# Set problem 1
Repeat the listing below word for word, from the line containing "pose: elev=107.9 azim=333.4" through the last line of the listing.

# Text segment
EP0356146A2

EP0356146A2 - Magnet assembly

Info

Publication number: EP0356146A2
Application number: EP89308355A
Authority: EP
Inventors: Terence Warren Nichols; Peter Harry Maddocks
Original assignee: Marconi Co Ltd
Current assignee: BAE Systems Electronics Ltd
Priority date: 1988-08-19
Filing date: 1989-08-17
Publication date: 1990-02-28
Also published as: EP0356146A3; FI893896A0; GB8819779D0; FI893896A; AU3999089A; GB2222026B; NO893308L; GB2222026A; NO893308D0; DK405689A; DK405689D0; JPH02114088A

Abstract

A magnet assembly comprises a rigid non-magnetic frame (10) which can be located around a vessel such as a submarine. Embedded in the frame (10) is a plurality of magnetic elements (12), suitably variable magnetic moment magnets. A plurality of magnetic sensors (13) is mounted rigidly on the frame (10) but spaced from it, and control means are provided for controlling the magnetisation state of the variable moment of magnets according to the magnetic field detected by the magnetic sensors. The magnetic signature of the submarine can thereby be reduced to a minimum.

Description

This invention relates to a magnet assembly suitable, for example, for reducing the magnetic signature of a ship or submarine.

# Materials provided
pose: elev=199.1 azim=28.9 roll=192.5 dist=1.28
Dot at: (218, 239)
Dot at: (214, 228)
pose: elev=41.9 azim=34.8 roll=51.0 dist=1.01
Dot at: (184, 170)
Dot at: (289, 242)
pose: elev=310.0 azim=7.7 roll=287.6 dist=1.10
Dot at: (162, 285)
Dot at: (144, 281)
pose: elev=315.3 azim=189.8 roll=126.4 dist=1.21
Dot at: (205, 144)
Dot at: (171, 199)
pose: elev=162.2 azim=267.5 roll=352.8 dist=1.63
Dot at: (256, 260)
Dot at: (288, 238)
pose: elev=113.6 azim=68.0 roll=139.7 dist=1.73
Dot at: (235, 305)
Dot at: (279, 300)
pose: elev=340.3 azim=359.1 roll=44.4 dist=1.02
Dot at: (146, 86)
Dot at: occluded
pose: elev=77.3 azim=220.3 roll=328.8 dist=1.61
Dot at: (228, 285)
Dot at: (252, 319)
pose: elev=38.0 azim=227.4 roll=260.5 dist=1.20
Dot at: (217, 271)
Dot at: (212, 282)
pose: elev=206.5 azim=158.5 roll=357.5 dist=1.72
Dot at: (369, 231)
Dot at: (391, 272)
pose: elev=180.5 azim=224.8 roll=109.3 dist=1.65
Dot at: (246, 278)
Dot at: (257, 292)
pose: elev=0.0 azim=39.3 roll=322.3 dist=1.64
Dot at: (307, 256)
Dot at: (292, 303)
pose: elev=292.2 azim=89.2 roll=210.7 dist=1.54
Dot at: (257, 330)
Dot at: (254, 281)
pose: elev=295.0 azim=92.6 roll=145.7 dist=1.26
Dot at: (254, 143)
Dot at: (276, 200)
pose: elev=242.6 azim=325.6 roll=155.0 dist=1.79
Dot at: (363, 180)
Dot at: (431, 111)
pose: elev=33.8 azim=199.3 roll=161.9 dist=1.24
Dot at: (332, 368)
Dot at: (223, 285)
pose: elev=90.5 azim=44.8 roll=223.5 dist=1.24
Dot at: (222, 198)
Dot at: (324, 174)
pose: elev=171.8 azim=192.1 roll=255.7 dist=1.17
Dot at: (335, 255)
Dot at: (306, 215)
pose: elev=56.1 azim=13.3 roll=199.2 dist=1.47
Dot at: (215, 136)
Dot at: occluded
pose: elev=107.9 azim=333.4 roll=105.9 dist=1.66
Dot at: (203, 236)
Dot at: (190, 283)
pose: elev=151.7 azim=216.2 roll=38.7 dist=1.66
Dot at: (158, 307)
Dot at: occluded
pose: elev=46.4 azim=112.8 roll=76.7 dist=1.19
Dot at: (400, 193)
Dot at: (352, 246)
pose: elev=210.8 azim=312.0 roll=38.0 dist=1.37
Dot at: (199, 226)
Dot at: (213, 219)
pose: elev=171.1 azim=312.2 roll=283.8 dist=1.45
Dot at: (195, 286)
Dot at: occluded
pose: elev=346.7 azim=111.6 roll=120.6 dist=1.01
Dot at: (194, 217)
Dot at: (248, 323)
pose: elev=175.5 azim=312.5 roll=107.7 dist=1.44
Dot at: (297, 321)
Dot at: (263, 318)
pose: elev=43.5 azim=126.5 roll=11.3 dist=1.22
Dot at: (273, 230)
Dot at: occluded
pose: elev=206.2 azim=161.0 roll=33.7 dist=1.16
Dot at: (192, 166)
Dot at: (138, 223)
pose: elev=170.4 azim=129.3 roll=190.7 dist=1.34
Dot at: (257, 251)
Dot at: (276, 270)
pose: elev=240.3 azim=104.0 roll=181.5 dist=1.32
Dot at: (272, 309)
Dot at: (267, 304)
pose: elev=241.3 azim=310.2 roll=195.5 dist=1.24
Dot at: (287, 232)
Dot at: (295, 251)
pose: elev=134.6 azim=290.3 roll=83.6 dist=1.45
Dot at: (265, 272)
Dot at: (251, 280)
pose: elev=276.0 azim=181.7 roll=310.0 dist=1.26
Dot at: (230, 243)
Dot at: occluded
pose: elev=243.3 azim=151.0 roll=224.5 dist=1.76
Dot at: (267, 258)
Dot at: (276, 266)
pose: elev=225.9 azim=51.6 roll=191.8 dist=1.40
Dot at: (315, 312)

# Set problem 2
Answer these questions about the patent page on the magnet assembly above:
(a) What is the original assignee?
(b) What is embedded in the frame?
(c) What is the filing date?

# Right answer 1
pose: elev=107.9 azim=333.4 roll=105.9 dist=1.66
Dot at: (203, 236)
Dot at: (190, 283)
pose: elev=151.7 azim=216.2 roll=38.7 dist=1.66
Dot at: (158, 307)
Dot at: occluded
pose: elev=46.4 azim=112.8 roll=76.7 dist=1.19
Dot at: (400, 193)
Dot at: (352, 246)
pose: elev=210.8 azim=312.0 roll=38.0 dist=1.37
Dot at: (199, 226)
Dot at: (213, 219)
pose: elev=171.1 azim=312.2 roll=283.8 dist=1.45
Dot at: (195, 286)
Dot at: occluded
pose: elev=346.7 azim=111.6 roll=120.6 dist=1.01
Dot at: (194, 217)
Dot at: (248, 323)
pose: elev=175.5 azim=312.5 roll=107.7 dist=1.44
Dot at: (297, 321)
Dot at: (263, 318)
pose: elev=43.5 azim=126.5 roll=11.3 dist=1.22
Dot at: (273, 230)
Dot at: occluded
pose: elev=206.2 azim=161.0 roll=33.7 dist=1.16
Dot at: (192, 166)
Dot at: (138, 223)
pose: elev=170.4 azim=129.3 roll=190.7 dist=1.34
Dot at: (257, 251)
Dot at: (276, 270)
pose: elev=240.3 azim=104.0 roll=181.5 dist=1.32
Dot at: (272, 309)
Dot at: (267, 304)
pose: elev=241.3 azim=310.2 roll=195.5 dist=1.24
Dot at: (287, 232)
Dot at: (295, 251)
pose: elev=134.6 azim=290.3 roll=83.6 dist=1.45
Dot at: (265, 272)
Dot at: (251, 280)
pose: elev=276.0 azim=181.7 roll=310.0 dist=1.26
Dot at: (230, 243)
Dot at: occluded
pose: elev=243.3 azim=151.0 roll=224.5 dist=1.76
Dot at: (267, 258)
Dot at: (276, 266)
pose: elev=225.9 azim=51.6 roll=191.8 dist=1.40
Dot at: (315, 312)

# Right answer 2
(a) Marconi Co Ltd
(b) A plurality of magnetic elements, suitably variable magnetic moment magnets
(c) 1989-08-17